Циклический промышленный подъем 1911-1914 гг. проходил в условиях полного прекращения перекачки рабочей силы из сельского хозяйства в промышленность: численность промышленной рабочей силы при этом увеличивалась лишь за счет ее естественного прироста. Все более обостряющийся секторный разрыв между промышленностью и сельским хозяйством приводил к невозможности дальнейшего развития промышленной структуры. Структурно-отраслевая решетка промышленности ограничивалась уровнем, достигнутым в период подъема 90-х годов XIX в. и включала такие старые отрасли, как черная металлургия, паровозо- и вагоностроение, производство паровых машин, простейших сельскохозяйственных орудий и бытовых товаров, легкая и пищевая промышленность, тогда как в индустриальных странах Запада приоритетное развитие в этот период получили электроэнергетика, электротехническая, химическая промышленность, производство минеральных удобрений, станкостроение, автомобиле- и авиастроение. Для развития новейших отраслей промышленности в России не было ни инвестиций, ни рабочей силы вследствие секторного разрыва. Не успев догнать передовые страны в 90-е годы XIX в., Россия с возникновением секторного разрыва вступила в период необратимого отставания от Запада.

════════════════

**Требования к заданиям:**
(a) Согласуются ли с отрывком о промышленном подъеме 1911–1914 гг. следующие утверждения: (i) в годы этого подъема численность промышленной рабочей силы росла только за счет естественного прироста; (ii) станкостроение входило в структурно-отраслевую решетку российской промышленности того периода; (iii) в 90-е годы XIX в. Россия догнала передовые страны? На каждое ответьте «да» или «нет» и дословно приведите решающие слова отрывка.
(b) Продолжите отрывок о промышленном подъеме 1911–1914 гг., начав сразу после его последнего предложения.

**Сохраненные записи:**
════════════════

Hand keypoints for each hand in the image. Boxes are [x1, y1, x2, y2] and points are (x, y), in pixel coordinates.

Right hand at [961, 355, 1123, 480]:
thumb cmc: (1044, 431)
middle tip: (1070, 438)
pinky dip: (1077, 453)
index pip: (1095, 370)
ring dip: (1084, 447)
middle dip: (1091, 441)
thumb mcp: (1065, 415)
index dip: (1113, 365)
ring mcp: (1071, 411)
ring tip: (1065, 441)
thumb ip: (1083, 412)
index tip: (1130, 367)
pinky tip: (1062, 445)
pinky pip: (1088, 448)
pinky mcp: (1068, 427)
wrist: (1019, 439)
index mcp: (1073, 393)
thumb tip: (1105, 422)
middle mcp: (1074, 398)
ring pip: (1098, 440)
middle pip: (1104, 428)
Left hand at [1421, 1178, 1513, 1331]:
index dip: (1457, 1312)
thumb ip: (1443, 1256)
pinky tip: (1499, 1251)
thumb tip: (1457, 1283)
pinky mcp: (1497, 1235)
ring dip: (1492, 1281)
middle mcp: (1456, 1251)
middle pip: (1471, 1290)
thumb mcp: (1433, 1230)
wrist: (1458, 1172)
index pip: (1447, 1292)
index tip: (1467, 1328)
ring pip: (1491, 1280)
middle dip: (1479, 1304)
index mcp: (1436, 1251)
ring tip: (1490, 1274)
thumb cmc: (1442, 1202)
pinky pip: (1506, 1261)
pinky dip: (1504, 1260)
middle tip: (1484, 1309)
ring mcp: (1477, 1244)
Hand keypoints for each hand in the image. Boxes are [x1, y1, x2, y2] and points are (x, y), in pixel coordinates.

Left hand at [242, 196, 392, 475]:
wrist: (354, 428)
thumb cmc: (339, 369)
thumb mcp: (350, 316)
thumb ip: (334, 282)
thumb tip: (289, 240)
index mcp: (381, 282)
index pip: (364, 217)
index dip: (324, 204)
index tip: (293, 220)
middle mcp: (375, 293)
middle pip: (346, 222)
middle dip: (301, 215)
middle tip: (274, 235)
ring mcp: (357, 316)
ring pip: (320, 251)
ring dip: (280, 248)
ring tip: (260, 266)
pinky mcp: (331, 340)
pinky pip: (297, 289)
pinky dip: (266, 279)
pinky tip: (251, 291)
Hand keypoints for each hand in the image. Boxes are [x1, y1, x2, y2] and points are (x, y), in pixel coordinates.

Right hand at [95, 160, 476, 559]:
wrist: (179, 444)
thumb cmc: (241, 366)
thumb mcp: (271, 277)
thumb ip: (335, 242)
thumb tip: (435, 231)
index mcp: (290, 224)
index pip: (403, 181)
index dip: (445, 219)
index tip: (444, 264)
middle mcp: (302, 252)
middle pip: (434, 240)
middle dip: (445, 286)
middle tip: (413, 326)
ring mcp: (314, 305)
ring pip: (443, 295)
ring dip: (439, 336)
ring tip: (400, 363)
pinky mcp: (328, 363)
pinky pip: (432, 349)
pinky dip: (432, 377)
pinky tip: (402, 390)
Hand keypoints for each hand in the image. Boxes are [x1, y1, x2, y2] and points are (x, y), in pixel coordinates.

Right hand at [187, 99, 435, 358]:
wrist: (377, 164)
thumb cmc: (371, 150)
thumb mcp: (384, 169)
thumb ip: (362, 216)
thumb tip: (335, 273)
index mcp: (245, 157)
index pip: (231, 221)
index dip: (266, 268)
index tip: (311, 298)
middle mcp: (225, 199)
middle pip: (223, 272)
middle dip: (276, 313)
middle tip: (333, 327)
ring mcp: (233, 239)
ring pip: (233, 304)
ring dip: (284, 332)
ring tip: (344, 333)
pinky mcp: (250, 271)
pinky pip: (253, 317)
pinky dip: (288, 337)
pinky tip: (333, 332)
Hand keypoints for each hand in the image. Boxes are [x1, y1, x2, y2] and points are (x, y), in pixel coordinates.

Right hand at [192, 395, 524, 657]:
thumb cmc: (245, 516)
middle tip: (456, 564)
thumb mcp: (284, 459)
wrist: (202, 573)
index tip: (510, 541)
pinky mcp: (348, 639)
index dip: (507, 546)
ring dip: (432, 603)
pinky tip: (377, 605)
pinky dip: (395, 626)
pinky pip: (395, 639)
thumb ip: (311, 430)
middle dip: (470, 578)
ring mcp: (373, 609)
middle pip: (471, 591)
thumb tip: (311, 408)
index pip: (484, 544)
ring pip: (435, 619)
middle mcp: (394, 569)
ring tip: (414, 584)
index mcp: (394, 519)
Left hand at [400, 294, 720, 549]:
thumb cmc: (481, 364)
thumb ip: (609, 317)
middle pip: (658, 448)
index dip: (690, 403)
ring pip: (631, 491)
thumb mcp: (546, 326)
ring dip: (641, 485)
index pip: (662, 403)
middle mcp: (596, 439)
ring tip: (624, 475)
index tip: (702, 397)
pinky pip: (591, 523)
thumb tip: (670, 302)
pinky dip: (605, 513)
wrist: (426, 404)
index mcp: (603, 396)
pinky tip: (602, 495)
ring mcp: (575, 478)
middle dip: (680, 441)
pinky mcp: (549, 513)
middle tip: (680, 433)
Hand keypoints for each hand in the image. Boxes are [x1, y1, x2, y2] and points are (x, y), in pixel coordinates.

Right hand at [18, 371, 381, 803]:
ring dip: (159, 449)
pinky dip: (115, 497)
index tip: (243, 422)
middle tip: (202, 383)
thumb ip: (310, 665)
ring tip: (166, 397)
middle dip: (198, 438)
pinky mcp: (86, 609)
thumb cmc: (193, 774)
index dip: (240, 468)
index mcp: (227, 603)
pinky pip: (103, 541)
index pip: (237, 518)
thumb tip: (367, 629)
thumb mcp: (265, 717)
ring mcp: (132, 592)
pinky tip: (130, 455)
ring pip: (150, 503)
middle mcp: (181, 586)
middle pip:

════════════════

**Ответы к заданиям:**
(a)
(i) Да: «численность промышленной рабочей силы при этом увеличивалась лишь за счет ее естественного прироста».
(ii) Нет: «в индустриальных странах Запада приоритетное развитие в этот период получили электроэнергетика, электротехническая, химическая промышленность, производство минеральных удобрений, станкостроение».
(iii) Нет: «Не успев догнать передовые страны в 90-е годы XIX в.».

(b)
Оценивая итоги экономического развития России в конце XIX- начале XX вв., небезынтересно провести сравнение с процессами индустриализации в Западной Европе, США и Японии с одной стороны, и с социально-экономическими процессами в странах, еще не ставших на путь индустриализации, с другой. Главным отличием российской индустриализации от западноевропейской было возникновение в России секторного разрыва между промышленностью и сельским хозяйством, вызванного ростом аграрного перенаселения. В передовых западноевропейских странах аграрного перенаселения не было, а рост сельского населения на ранней стадии индустриализации (в Англии до 1851 г., во Франции - до 1876 г., в Германии - до начала 90-х годов XIX в.[77;с.169]) сопровождался увеличением производства в расчете на одного занятого в сельском хозяйстве вследствие перехода к травопольной и плодосменной системам земледелия. В России же по мере роста плотности населения в центре страны выработка на одного занятого в земледелии сокращалась в условиях деградации трехпольной системы, а для перехода к травополью и плодосмену не было необходимого поголовья скота.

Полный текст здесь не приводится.